*WHAT IS REQUIRED*. Render this sentence from the text below about the search of a father's papers into Spanish: "She found the 2007 document inside the file."

-- TEXT FOR ANALYSIS follows --

35Susanne arrived in Sydney on the morning of 5 January 2013. Her father died later that day. The day after her father's death, she started looking through his papers.

36In the dining and living area of the unit in which her parents had lived, there was a desk placed up against floor to ceiling glass windows, which gave a person sitting at the desk a view of the ocean. About three metres behind the desk there was a bookshelf about one metre wide and two metres high. According to Susanne, it held some books and a few cardboard accordion files, although in cross-examination she said that there was only one such file in the bookcase. That file (exhibit 1), has cardboard dividers marked with the letters of the alphabet. Amongst the handwriting on the "W" divider, the word "WILL" was written.

37Susanne deposed that his files contained, in an apparently organised fashion, "bank statements, bills, letters and the like". She says that within a short time, she found an envelope in the cardboard file, which envelope contained a will completed in the 1960s, the 1983 will, and the envelope containing the 5 October 1994 letter as amended in 1999. She did not say where in the file she found the envelope.

38Susanne showed the two wills and the letter to her mother and to her brother. The plaintiff deposed that the 1960s will also named her as the sole beneficiary. This will was not adduced in evidence, and the evidence was unclear as to its whereabouts.

39About a week after her father's death, Susanne conducted a further search of her father's papers. She says that she did so because her brother had suggested that there might be another will. The defendant denies that he said such words. In any event, Susanne again searched the bookshelf and also looked behind the desk. She gave evidence that she pulled the desk out and found another cardboard accordion file sitting, not on the floor, but on a flat wooden cross-piece in a space (or "cubby" as she described it) behind a desk drawer. The location can be seen most clearly in the photograph which became exhibit L. She described the file "as a very small accordion file of pockets". She found the 2007 document inside the file. She was unsure whether the document was inside an envelope. She thought that there may have been a few other bits and pieces of paper in the file. Neither the file itself (or any other of its contents), nor any envelope, was adduced in evidence. Again, the evidence was unclear as to the whereabouts of any such items.

40Susanne was cross-examined in some detail about the searches she carried out. Her version of events was tested in various respects, but there was no challenge to the essence of her testimony, including that the 2007 document was found behind the desk several days after the 1983 will, and other documents including the 1960s will, were found in the accordion file on the bookshelf. I accept her evidence. She appeared to answer the questions put to her as accurately as her recollection would permit. There is a suggestion in one of the defendant's affidavits that all the documents were found by his sister on the one occasion. It is likely, in my view, that the defendant was mistaken in that respect.

The submissions of the parties

41The parties provided detailed written submissions, which were elaborated upon in final addresses. The main contentions are summarised below.

-- TEXT FOR ANALYSIS concluded --
-- DATA FOR ANALYSIS follows --

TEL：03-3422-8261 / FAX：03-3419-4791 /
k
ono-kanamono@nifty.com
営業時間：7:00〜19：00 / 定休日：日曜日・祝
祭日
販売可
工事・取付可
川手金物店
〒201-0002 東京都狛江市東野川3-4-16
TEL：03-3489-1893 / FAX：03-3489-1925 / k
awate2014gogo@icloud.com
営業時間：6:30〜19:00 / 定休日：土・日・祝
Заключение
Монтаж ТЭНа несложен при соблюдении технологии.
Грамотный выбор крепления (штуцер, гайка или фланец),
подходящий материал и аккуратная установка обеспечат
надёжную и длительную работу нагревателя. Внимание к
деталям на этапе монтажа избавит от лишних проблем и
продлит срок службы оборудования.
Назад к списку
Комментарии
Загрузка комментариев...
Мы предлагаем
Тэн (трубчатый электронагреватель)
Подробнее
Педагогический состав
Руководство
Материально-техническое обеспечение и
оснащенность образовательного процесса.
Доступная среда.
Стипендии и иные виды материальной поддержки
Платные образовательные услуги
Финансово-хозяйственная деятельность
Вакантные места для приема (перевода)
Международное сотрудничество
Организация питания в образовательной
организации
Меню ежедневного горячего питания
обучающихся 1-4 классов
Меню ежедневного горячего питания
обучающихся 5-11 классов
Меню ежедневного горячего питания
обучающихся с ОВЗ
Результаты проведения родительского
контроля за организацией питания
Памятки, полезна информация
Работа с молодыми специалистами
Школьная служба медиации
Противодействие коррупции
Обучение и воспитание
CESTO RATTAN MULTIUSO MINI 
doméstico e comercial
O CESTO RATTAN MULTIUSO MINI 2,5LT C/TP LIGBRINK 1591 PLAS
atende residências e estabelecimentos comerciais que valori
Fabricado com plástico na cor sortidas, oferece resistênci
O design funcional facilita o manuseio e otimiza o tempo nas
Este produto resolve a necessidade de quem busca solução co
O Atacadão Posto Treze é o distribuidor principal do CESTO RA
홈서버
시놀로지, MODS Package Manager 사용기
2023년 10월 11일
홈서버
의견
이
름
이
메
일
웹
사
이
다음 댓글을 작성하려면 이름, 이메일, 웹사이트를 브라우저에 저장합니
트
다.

-- DATA FOR ANALYSIS concluded --

*RESULT OF THE EXERCISE*. Encontró el documento de 2007 dentro de la carpeta.